:: Brano di lettura
Mario Vespasiani è uno dei più interessanti talenti della nuova generazione dell'arte italiana. Nato nel Piceno 35 anni fa è uno dei pochi artisti che nel corso quindici anni di pittura ha documentato in modo ineccepibile e costante i suoi studi, coinvolgendo non solo critici e storici dell'arte ma anche scrittori, filosofi e antropologi. Le sue mostre si sono tenute su tutto il territorio nazionale.

Mario, parlaci di com'è nato questo lavoro che ha suscitato tanto interesse anche sul web, ma che in ogni modo sembra distaccarsi dalla tua ricerca nella pittura.
::::
:: Insieme di dati
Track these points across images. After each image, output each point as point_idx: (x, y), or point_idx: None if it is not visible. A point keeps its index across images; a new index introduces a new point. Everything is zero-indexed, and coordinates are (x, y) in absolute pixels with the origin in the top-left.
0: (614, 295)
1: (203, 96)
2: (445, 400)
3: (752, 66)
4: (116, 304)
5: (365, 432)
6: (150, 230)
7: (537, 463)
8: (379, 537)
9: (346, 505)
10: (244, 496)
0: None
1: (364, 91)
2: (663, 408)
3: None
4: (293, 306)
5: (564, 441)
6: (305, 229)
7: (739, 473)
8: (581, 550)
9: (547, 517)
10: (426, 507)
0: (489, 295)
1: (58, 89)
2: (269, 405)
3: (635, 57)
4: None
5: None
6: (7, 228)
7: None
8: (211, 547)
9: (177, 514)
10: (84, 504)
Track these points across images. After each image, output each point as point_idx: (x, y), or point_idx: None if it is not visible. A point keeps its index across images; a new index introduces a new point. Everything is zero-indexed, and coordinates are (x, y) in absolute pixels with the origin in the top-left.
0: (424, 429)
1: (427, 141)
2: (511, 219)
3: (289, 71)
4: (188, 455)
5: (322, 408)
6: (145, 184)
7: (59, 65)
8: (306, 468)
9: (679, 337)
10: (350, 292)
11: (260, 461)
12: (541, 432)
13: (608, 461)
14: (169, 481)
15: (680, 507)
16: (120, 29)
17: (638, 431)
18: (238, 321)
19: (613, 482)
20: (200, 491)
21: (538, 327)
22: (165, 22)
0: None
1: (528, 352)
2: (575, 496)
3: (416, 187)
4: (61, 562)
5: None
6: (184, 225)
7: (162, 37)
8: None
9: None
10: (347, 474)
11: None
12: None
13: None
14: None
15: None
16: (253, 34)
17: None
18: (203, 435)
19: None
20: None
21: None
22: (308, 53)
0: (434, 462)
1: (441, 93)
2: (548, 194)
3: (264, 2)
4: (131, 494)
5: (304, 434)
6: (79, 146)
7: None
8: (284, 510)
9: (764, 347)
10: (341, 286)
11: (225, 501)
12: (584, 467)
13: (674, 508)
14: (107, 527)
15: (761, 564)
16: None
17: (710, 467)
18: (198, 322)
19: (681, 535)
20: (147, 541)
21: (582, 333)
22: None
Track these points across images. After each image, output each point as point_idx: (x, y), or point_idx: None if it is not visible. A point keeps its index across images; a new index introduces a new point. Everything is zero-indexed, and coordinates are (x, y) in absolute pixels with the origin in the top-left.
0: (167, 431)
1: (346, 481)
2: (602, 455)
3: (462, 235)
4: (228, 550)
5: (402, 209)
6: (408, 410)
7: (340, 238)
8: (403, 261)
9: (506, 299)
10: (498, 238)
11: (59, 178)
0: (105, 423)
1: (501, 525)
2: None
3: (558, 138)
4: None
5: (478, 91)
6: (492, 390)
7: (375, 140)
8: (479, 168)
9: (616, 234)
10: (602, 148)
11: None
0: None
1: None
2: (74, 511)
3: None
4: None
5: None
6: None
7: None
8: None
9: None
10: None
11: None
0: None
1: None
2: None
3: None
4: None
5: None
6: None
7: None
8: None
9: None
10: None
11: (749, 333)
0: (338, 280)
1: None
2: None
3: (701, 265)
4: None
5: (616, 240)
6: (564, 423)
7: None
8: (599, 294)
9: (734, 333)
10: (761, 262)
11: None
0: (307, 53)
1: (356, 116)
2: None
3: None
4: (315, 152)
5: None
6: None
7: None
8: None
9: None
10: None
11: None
::::
Consegna 1> Secondo il brano su Mario Vespasiani, in quale zona è nato l'artista?
Consegna 2> Scrivi il seguito del brano su Mario Vespasiani, riprendendo subito dopo la sua ultima frase.

Risposta scritta 1> È nato nel Piceno.

Risposta scritta 2>
Dovete sapere che ogni progetto è sempre collegato col precedente, a volte in maniera diretta, altre in modo inaspettato, ossia con un criterio discontinuo rispetto a un certo "ordine progressivo", visto che si tratta sempre di un procedere fatto di passi non prevedibili. Questo è uno di quei casi in cui l'oggetto realizzato è completamente diverso delle opere precedenti, in quanto non sono superfici dipinte e bidimensionali ma opere che per certi versi si avvicinano più alla scultura e al design. Concettualmente ho pensato agli scudi dei popoli guerrieri, ai sacchi dei popoli nomadi. Contenitori privati e forse anche simboli, se faccio riferimento all'importanza che ha avuto la geometria durante la progettazione. Il senso è sempre lo stesso: trasmettere la mia identità, che già dalla forma deve essere chiara ed efficace, senza fronzoli. Al tempo stesso mi intriga il significato del bagaglio che il viaggiatore porta con sé, penso a quello dei migranti come a quello dei capi di stato che si spostano da un luogo all'altro. I ricordi, i graffi e gli incontri si imprimono sulla superficie, che chissà all'interno quali oggetti conserva?

Il tuo è anche un tentativo di avvicinare l'arte alla moda?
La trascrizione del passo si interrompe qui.